ABOUT THIS TASK =
Check every line of the entries below for the word "Cabral", then give only the number of lines that have it.
________________
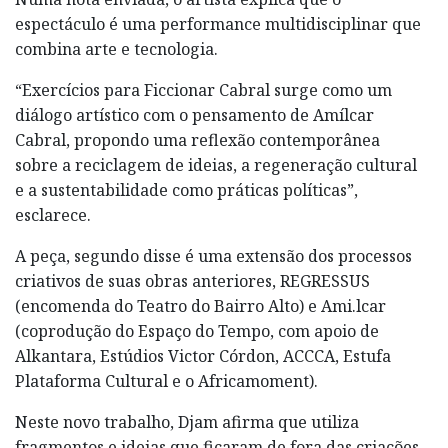
espectáculo é uma performance multidisciplinar que
combina arte e tecnologia.
“Exercícios para Ficcionar Cabral surge como um
diálogo artístico com o pensamento de Amílcar
Cabral, propondo uma reflexão contemporânea
sobre a reciclagem de ideias, a regeneração cultural
e a sustentabilidade como práticas políticas”,
esclarece.
A peça, segundo disse é uma extensão dos processos
criativos de suas obras anteriores, REGRESSUS
(encomenda do Teatro do Bairro Alto) e Ami.lcar
(coprodução do Espaço do Tempo, com apoio de
Alkantara, Estúdios Victor Córdon, ACCCA, Estufa
Plataforma Cultural e o Africamoment).
Neste novo trabalho, Djam afirma que utiliza
fragmentos e ideias que ficaram de fora das criações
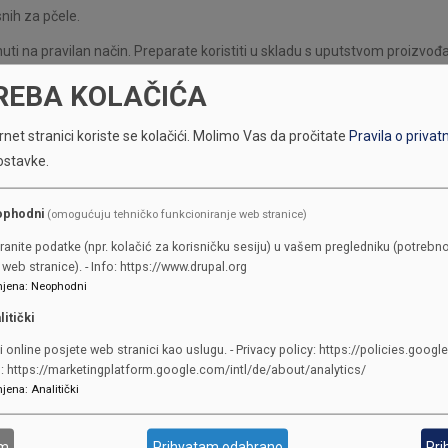
nih za pčele.
nuti na pravilan način. Preparate koristiti u skladu s uputstvom proizvođ
REBA KOLAČIĆA
net stranici koriste se kolačići.
Molimo Vas da pročitate
Pravila o privat
ostavke.
ophodni
(omogućuju tehničko funkcioniranje web stranice)
ranite podatke (npr. kolačić za korisničku sesiju) u vašem pregledniku (potrebno
Sarajevo, Reisa Džemaludina Čau
web stranice). - Info: https://www.drupal.org
Telefon:
+387(0)33 562-122
jena
:
Neophodni
Fax:
387(0)33 562-226
litički
ID Broj:
4200665710002
i online posjete web stranici kao uslugu. - Privacy policy: https://policies.googl
o: https://marketingplatform.google.com/intl/de/about/analytics/
jena
:
Analitički
MINISTAR
Zlatko MIJATOVIĆ
Telefon:
+387(0)33 562-121
am
Prihvatam odabrano
Pri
________________
ANSWER BELOW =
2